Why pick ‘quietude’ rather than simple ‘quietness’? Principally because I think the word has more resonance, more depth: it has a physical component, as well as one of simple silence. It is almost meditative. It is the deep breath (exemplified by Jessye Norman, perhaps) before the opening notes; and – if you’re fortunate – that precious, eternal, ethereal stillness between the final lifting of the fingers from the keys, the release of the sustaining pedal, and the subsequent applause. In both cases – even in a minimal amount of time – there is (can be, or perhaps should be) reflection, absorption, of the music inbetween.
Sometimes, music itself contains quietude (the most logical culmination of this being John Cage’s 4' 33") – although this may not necessarily mean indicated rests or pauses. Before I began to lose my hearing (which, for me, was not the descent into silence that some may expect – as Cage said, “what we hear is mostly noise”: and I experience almost constant tinnitus and occasional “musical hallucinations”), I was obsessed with a short piece, Secret Song No.6, by Peter Maxwell Davies: which, initially, appeared to begin with just a random selection of slow, sustained, intensifying single tones. Even sitting on the settee, simply staring at that page for long periods of time – in all-consuming stillness, apart from the melody weaving through my mind – trying to understand its implications, its meaning, how one could possibly interpret its ostensible simplicity – was liable to drive me crazy. It was only a sudden realization (an emergence) that “the silence between the notes is where the magic lies” which led me to some sort of comprehension, and the confidence to return to the piano, to let the music sing for itself. (Technically, it is not a difficult piece.

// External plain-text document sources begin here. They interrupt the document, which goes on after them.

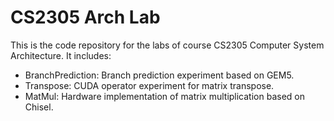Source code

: # CS2305 Arch Lab

This is the code repository for the labs of course CS2305 Computer System Architecture. It includes:

- BranchPrediction: Branch prediction experiment based on GEM5.
- Transpose: CUDA operator experiment for matrix transpose.
- MatMul: Hardware implementation of matrix multiplication based on Chisel.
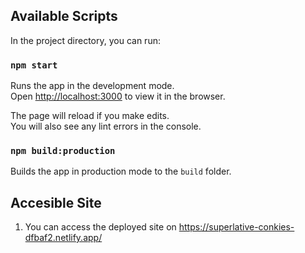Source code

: ## Available Scripts

In the project directory, you can run:

### `npm start`

Runs the app in the development mode.\
Open [http://localhost:3000](http://localhost:3000) to view it in the browser.

The page will reload if you make edits.\
You will also see any lint errors in the console.

### `npm build:production`

Builds the app in production mode to the `build` folder.

## Accesible Site

1. You can access the deployed site on https://superlative-conkies-dfbaf2.netlify.app/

Emotionally, I found it extremely challenging – if only because of the self‑examination it provoked. (Which one could argue is the purpose of all art…. Discuss.))
Q is also for Quakers…
…of course; and, although I am by no means religious (except perhaps in my addiction to creativity), one of their most inspiring aspects (even for me: someone whose tastes evolved in large, echoey gothic buildings resonating with Byrd, Tallis, Howells…) is the silent worship – listening for that “still small voice”. Sitting in true peace – whether alone, or with others – can be a truly overwhelming experience. It is therefore not for everyone.

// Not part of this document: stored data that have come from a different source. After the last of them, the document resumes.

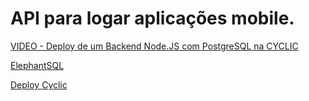 # API para logar aplicações mobile. 

[VIDEO - Deploy de um Backend Node.JS com PostgreSQL na CYCLIC](https://www.youtube.com/watch?v=eMELJrBvndI)

[ElephantSQL](https://customer.elephantsql.com/instance)

[Deploy Cyclic](https://login-api-matielo.cyclic.app)

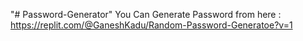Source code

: "# Password-Generator" 
You Can Generate Password from here : https://replit.com/@GaneshKadu/Random-Password-Generatoe?v=1
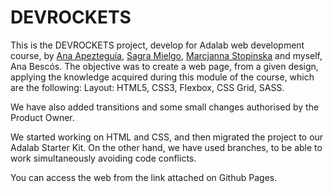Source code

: # DEVROCKETS


This is the DEVROCKETS project, develop for Adalab web development course, by [Ana Apezteguía](https://github.com/anaapezteguia), [Sagra Mielgo](https://github.com/sagramielgo), [Marcjanna Stopinska](https://github.com/marcjnn) and myself, Ana Bescós. The objective was to create a web page, from a given design, applying the knowledge acquired during this module of the course, which are the following: 
Layout: HTML5, CSS3, Flexbox, CSS Grid, SASS.

We have also added transitions and some small changes authorised by the Product Owner.

We started working on HTML and CSS, and then migrated the project to our Adalab Starter Kit. On the other hand, we have used branches, to be able to work simultaneously avoiding code conflicts.

You can access the web from the link attached on Github Pages.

The voice of the hidden waterfall
And the children in the apple-tree
Not known, because not looked for
But heard, half-heard, in the stillness
Between two waves of the sea.
– TS Eliot: Little Gidding (Four Quartets)

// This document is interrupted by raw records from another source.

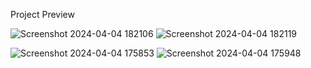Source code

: Project Preview


![Screenshot 2024-04-04 182106](https://github.com/AsifAnsar-i/Task-Manager/assets/91591849/71de222e-9259-4e79-b057-3907a7bc66ed)
![Screenshot 2024-04-04 182119](https://github.com/AsifAnsar-i/Task-Manager/assets/91591849/7a76c4e6-9964-408c-b337-3d15d1a54c3e)

![Screenshot 2024-04-04 175853](https://github.com/AsifAnsar-i/Task-Manager/assets/91591849/62cc7bb9-366e-4dd3-b026-0a025d43fa09)
![Screenshot 2024-04-04 175948](https://github.com/AsifAnsar-i/Task-Manager/assets/91591849/8b73ede4-d9cf-4dee-9dd9-bf262128d569)
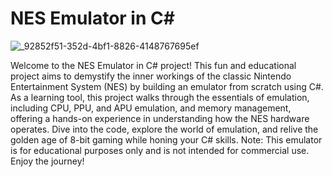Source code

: # NES Emulator in C#

![_92852f51-352d-4bf1-8826-4148767695ef](https://github.com/adamstirtan/NESharp/assets/9989813/4180f551-6d8d-4980-831a-339f2576999a)

Welcome to the NES Emulator in C# project! This fun and educational project aims to demystify the inner workings of the classic Nintendo Entertainment System (NES) by building an emulator from scratch using C#. As a learning tool, this project walks through the essentials of emulation, including CPU, PPU, and APU emulation, and memory management, offering a hands-on experience in understanding how the NES hardware operates. Dive into the code, explore the world of emulation, and relive the golden age of 8-bit gaming while honing your C# skills. Note: This emulator is for educational purposes only and is not intended for commercial use. Enjoy the journey!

Reading this back, I appreciate that some may find hints of mindfulness. To me, though, quietude is almost its antithesis – a momentary letting go; an untethering – although not ‘mindlessness’, per se. It is an absence of intrusion of both internal and external forces. It is a caesura – but one that you may only recognize when immersed in its fragility, its transiency, its elusiveness. What follows must be sound. The rest is silence.